I work until I reach a goal or hit a wall and then take a short break by
opening up some News or Facebook and read a bit to give my head a rest, and
then either get back to where I was stuck or move on to the next step in what
I'm working on.

I don't stress out over not being able to solve a problem on the first shot.
If I need to look for an answer to a question or solution to a problem I don't
sit there and try to figure it out on my own, I start poking around
Stackoverflow or do some searching for what I need to know first.

I almost always find what I need, and in those rare cases I cannot I will ask
a question wherever it's most appropriate and generally someone points me in
the direction I need to go. In the meantime I'll choose something else I need
to work on, generally something I know I can easily make some progress on.

I've found there is almost nothing I need to do that hasn't been done and
documented somewhere and it's a waste of time to try and "resolve" things that
already have a solid solution and I learn something every time I do that.

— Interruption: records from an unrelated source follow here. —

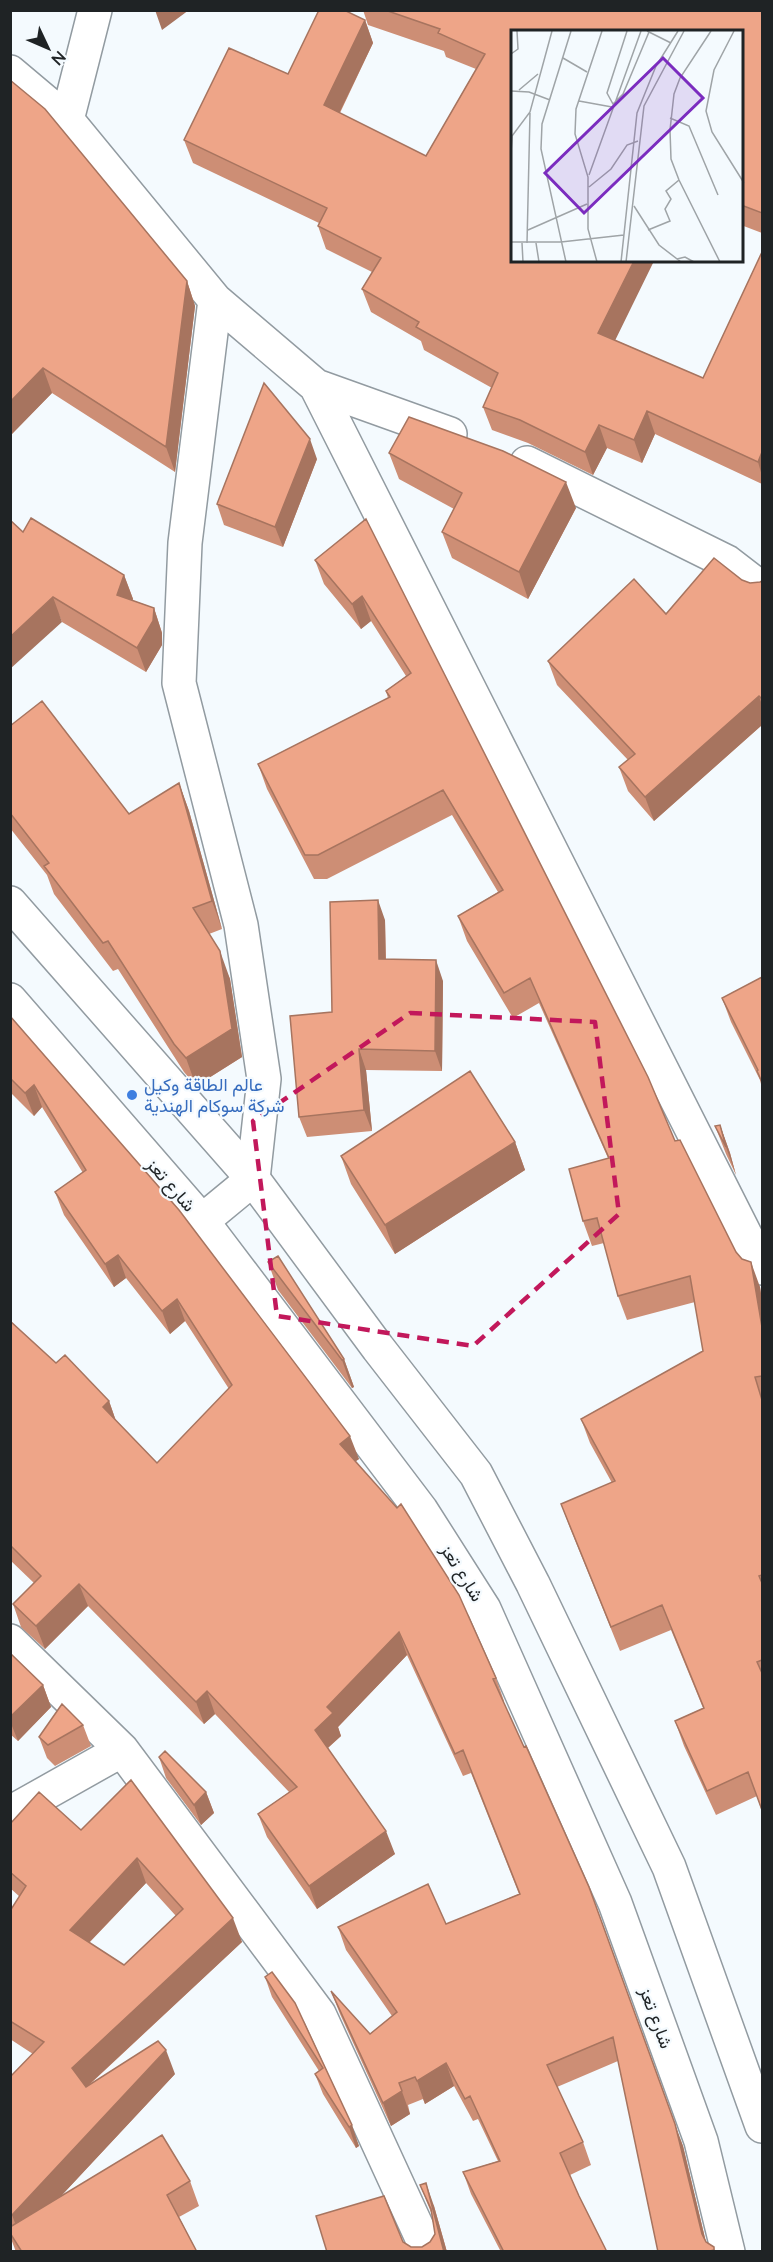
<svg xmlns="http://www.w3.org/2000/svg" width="773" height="2262" font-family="Lato,Vazirmatn,sans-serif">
	<rect width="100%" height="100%" fill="#f4fafe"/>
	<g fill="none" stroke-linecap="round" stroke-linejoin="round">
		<defs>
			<path id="street" d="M10 72 67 120 215 300 316 386 450 434
				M67 120 95 10
				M316 386 762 1268
				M527 463 727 562 762 589
				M202 1221 253 1179 264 1079 241 925 179 683 185 543 215 300
				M10 1641 122 1750 319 2014 421 2236 425 2252
				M10 1813 122 1750"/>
			<path id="primary" d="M10 903 253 1179 378 1348 476 1474 533 1584 669 1867 762 2126
				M10 1000 202 1221 421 1510 484 1609 615 1903 701 2141 728 2252"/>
		</defs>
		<use href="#street" stroke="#929ba1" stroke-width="36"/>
		<use href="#primary" stroke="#929ba1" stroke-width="36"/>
		<use href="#street" stroke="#fff" stroke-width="33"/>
		<use href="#primary" stroke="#fff" stroke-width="33"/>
	</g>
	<path fill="#cd8e75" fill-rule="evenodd" d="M363 10H762V233L741 225V32H512L615 340 703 378 762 252V484L655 434 642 463 607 448 593 475 528 443 492 430 483 407 492 388 424 350 421 341 371 312 362 289 372 272 326 249 318 226 319 223 193 163 184 140 288 74 365 20 373 43 340 113 426 156 476 69 446 57 444 51 368 25Z
		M10 80 187 281 195 306 175 472 52 393 10 436Z
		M389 453 576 508 528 599 452 558 442 532 454 509 399 479Z
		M317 459 283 547 224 525 217 504Z
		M366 519 675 1141 736 1252 760 1287 762 1300V1812L757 1796 716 1815 684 1746 675 1721 703 1708 671 1630 620 1651 570 1528 561 1504 612 1483 590 1443 581 1419 703 1351 695 1302 627 1320 618 1296 604 1243 592 1246 583 1221 608 1158 539 1003 513 1018 467 941 458 916 498 892 452 815 327 879H314L267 789 258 764 388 698 386 691 406 676 371 621 361 629 324 584 315 560Z
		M23 532 124 575 133 599 132 600 154 608 162 633V645L146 672 62 622Z
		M742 580 750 583 760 582 762 581V725L654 821 628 791 619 767 628 760 557 685 548 661 666 614Z
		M10 726 129 814 179 783 189 811 222 929 209 934 230 979 242 1057 196 1086 184 1072 118 969 113 971 54 894 47 875 10 828Z
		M385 920 386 959 443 981 442 1071 366 1070 372 1131 307 1137 299 1117 332 1012Z
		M762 977V1088L760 1080 731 1022 722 998Z
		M10 1016 359 1459 355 1461 496 1678 504 1701H503L683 2146 706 2242 714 2247 715 2252H658L618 2061 557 2087 583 2142 591 2165 570 2175 579 2196 607 2252H501L471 2194 463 2172 498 2161 478 2119 473 2121 454 2086 425 2104 423 2099 408 2105 410 2114 391 2126 340 2014 331 1991 370 2034 392 2016 346 1950 338 1927 446 1924 519 1894 471 1773 463 1776 407 1655 338 1727 341 1736 328 1748 395 1854 317 1909 267 1837 258 1814 289 1792 215 1714 204 1724 88 1606 45 1649 21 1627 13 1604 34 1583 10 1560V1321L56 1363 109 1401 116 1421 157 1463 229 1389 185 1321 170 1334 126 1278 114 1287 64 1215 55 1192 83 1173 42 1107 34 1116 10 1092Z
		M720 1125 730 1153 736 1175 726 1154 715 1126Z
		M515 1142 525 1170 395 1254 351 1184 341 1156Z
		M268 1262 344 1359 354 1387 352 1388 278 1290Z
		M10 1653 43 1685 51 1707 18 1741 10 1734Z
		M83 1725 91 1746 55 1766 47 1758 39 1737Z
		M159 1757 206 1792 214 1813 201 1825 166 1778Z
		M131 1780 242 1942 88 2086 175 2074 60 2197 190 2181 199 2206 179 2217 197 2252H16L10 2236V2077L33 2054 10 2039V1911L20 1897 10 1888V1824L81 1830ZM146 1883 176 1916 124 1965 89 1943Z
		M265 1977 295 2003 359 2146 356 2148 323 2094 315 2074 319 2071 272 1997Z
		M420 2185 434 2206 447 2252H327L403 2242 411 2247H422L430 2242 435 2234 432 2215Z"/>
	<path fill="#a7745f" d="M155 10H189L162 30Z
		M365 20 373 43 332 128 324 105Z
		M634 261H654L607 357 598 333Z
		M187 281 195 306 175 472 166 447Z
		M43 368 52 393 10 436V402Z
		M647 411 655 434 642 463 634 440Z
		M599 425 607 448 593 475 585 452Z
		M310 439 317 459 283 547 275 527Z
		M762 452V476L758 462Z
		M566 482 576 508 528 599 519 572Z
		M124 575 133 599 126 619 117 595Z
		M362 596 371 621 361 629 352 604Z
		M53 597 62 622 10 669V637Z
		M154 608 162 633V645L146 672 137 648Z
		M759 696 762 705V725L654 821 645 797Z
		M179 783 189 811 222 929 212 901Z
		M378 900 385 920 386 980 379 959Z
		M220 951 230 979 242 1057 196 1086 186 1058Z
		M436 960 443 981 442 1071 435 1051Z
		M359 1049 366 1070 372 1131 364 1110Z
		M34 1085 42 1107 34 1116 25 1093Z
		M720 1125 730 1153 736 1175 726 1147Z
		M515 1142 525 1170 395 1254 385 1225Z
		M118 1255 126 1278 114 1287 105 1264Z
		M751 1262 760 1287 762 1300V1327Z
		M177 1299 185 1321 170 1334 162 1311Z
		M344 1359 354 1387 352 1388 342 1360Z
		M109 1401 117 1424 103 1407Z
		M350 1436 359 1459 348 1467 340 1444Z
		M79 1584 88 1606 45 1649 36 1626Z
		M399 1632 407 1655 338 1727 341 1736 323 1752 315 1730 327 1707Z
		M43 1685 51 1707 18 1741 10 1721V1717Z
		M207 1691 215 1714 204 1724 196 1702Z
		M206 1792 214 1813 201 1825 194 1805Z
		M386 1831 395 1854 317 1909 309 1886Z
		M137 1858 146 1883 78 1954 70 1930Z
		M589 1887 683 2146 708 2251 702 2234Z
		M233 1918 242 1942 81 2092 72 2068Z
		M166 2050 175 2074 21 2239 12 2215Z
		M446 2063 454 2086 425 2104 417 2081Z
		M399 2083 410 2114 391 2126 383 2103Z
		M352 2125 359 2146 356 2148 349 2127Z
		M426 2183 434 2206 447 2252H444Z"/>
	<path fill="#eea588" stroke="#a7745f" stroke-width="1.5" fill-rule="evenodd" d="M319 10H344L365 20 324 105 426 156 485 54 438 33 440 29 385 10H762V213L741 205V32H512V261H634L598 333 703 378 762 252V452L758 462 647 411 634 440 599 425 585 452 520 420 483 407 498 373 416 327 419 322 362 289 381 258 318 226 327 208 184 140 229 48 288 74Z
		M10 80 45 109 187 281 166 447 43 368 10 402Z
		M264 383 310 439 275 527 217 504Z
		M409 417 503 451 566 482 519 572 442 532 462 493 389 453Z
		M31 518 124 575 117 595 154 608 153 621 137 648 53 597 10 637V520L23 532Z
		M366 519 648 1077 675 1141 680 1140 736 1252 742 1259 751 1262 762 1327V1376L755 1377 762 1400V1575L759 1576 762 1583V1660L757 1662 762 1673V1810L748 1772 707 1791 675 1721 704 1708 662 1605 611 1627 561 1504 615 1481 581 1419 703 1351 690 1276 618 1296 597 1218 583 1221 569 1169 609 1158 530 978 504 993 458 916 503 890 443 790 318 855H305L258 764 390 697 386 691 411 673 362 596 352 604 315 560Z
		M714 558 742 580 750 583 760 582 762 581V699L759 696 645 797 619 767 635 754 548 661 634 579 666 614Z
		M42 701 129 814 179 783 212 901 193 908 220 951 232 1029 186 1058 174 1044 108 941 103 943 44 866 49 863 10 813V726Z
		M378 900 379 959 436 960 435 1051 359 1049 364 1110 299 1117 290 1016 332 1012 330 902Z
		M762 977V1082L757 1071 758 1070 722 998Z
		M10 1016 179 1210 350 1436 340 1444 397 1508 401 1504 459 1595 496 1678 493 1679 524 1747 526 1746 589 1887 675 2124 702 2234 706 2242 714 2247V2250L706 2252H658L613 2037 547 2065 583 2142 560 2153 579 2196 607 2252H504L463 2172 500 2161 470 2096 465 2099 446 2063 417 2081 415 2077 399 2083 402 2091 383 2103 331 1991 370 2034 397 2012 338 1927 428 1884 446 1924 520 1894 463 1750 455 1754 399 1632 327 1707 333 1713 315 1730 386 1831 309 1886 258 1814 297 1787 207 1691 196 1702 79 1584 36 1626 13 1604 41 1576 10 1545V1321L56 1363 65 1355 109 1401 103 1407 157 1463 232 1385 177 1299 162 1311 118 1255 105 1264 55 1192 86 1170 34 1085 25 1093 10 1078Z
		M470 1071 515 1142 385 1225 341 1156Z
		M720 1125 726 1147 715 1126Z
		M278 1256 344 1359 342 1360 268 1262Z
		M10 1653 43 1685 10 1717Z
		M62 1704 83 1725 48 1745 39 1737Z
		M165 1751 206 1792 194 1805 159 1757Z
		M131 1780 233 1918 72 2068 86 2087 158 2041 166 2050 12 2215 10 2214V2077L44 2042 10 2021V1911L26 1886 10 1872V1824L39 1792 81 1830ZM137 1858 183 1909 124 1965 70 1930Z
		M272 1972 295 2003 352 2125 349 2127 315 2074 323 2068 265 1977Z
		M162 2135 190 2181 167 2195 197 2252H22L10 2233V2227Z
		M426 2183 444 2252H327L316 2216 384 2196 403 2242 411 2247H422L430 2242 435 2234 431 2209 420 2185Z"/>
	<path fill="none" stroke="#c2185b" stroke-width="4.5" stroke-dasharray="12 8" stroke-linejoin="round" d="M410 1013 595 1022 619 1214 473 1346 277 1316 253 1121Z"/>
	<circle fill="#3f7fe0" stroke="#f4fafe" stroke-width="2" cx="132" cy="1095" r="6"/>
	<g text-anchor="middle" stroke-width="4.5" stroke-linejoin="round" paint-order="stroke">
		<g font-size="18" fill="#366cbe" stroke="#f4fafe" text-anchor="start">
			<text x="144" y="1091">عالم الطاقة وكيل<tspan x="144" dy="21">شركة سوكام الهندية</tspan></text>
		</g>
		<g font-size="18" fill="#1f2325" stroke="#f4fafe">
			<text transform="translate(171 1185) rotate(49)" y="6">شارع تعز</text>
			<text transform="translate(462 1573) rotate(58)" y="6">شارع تعز</text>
			<text transform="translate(656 2018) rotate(70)" y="6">شارع تعز</text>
		</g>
	</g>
	<g transform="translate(511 30)">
		<rect width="232" height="232" fill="#f4fafe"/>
		<path fill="none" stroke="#9fa4a7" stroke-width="1.5" d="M116 1 96 63 102 74 112 64 138 2M136 1 160 13M200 1 169 48 163 64 159 100 160 129 168 150 209 232M223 1 203 40 195 81 201 102 233 153M0 24 7 19 6 1M52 28 76 42M8 60 27 44M0 61 18 62 39 70M68 71 101 77M159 88 178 96 207 165M0 123 1 106 19 82 41 1M78 145 130 1M78 157 100 139 116 115 127 111M123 176 148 215 170 232M17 200 76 174M137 200 159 191 154 179 160 169 155 161 168 150M0 212H50L113 205M11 213 12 232M16 213 19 83M25 213 28 232M166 229 174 227 183 232M55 232 30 119 31 94 60 1M86 232 77 199V147L64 104 65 79 91 1M110 232 126 83 145 36 167 1M115 232 133 76 173 1"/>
		<path fill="#7b2cbf" fill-opacity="0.15" stroke="#7b2cbf" stroke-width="3" d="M152 28 192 68 73 183 34 143Z"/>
		<rect width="232" height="232" fill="none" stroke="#1f2325" stroke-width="3"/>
	</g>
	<rect width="773" height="2262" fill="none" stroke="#1f2325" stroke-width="24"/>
	<g transform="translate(48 48) rotate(134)" stroke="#f4fafe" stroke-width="4.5" paint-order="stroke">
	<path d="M0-4.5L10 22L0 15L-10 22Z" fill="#1f2325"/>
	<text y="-9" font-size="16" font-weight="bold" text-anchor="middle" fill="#1f2325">N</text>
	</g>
</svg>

As long as I'm learning or making progress it's easy to stay focused and be
productive. Those short breaks I take when I hit a wall give me a chance to
come back to a problem and look at it with a fresh perspective. This way I
never feel like it's impossible to overcome, or, worse yet, I'm not up to the
challenge.

------
cimmanom
Are you talking about big picture focus (working on the right things)? Or
little picture focus (getting into a flow state so you can finish the task at
hand)?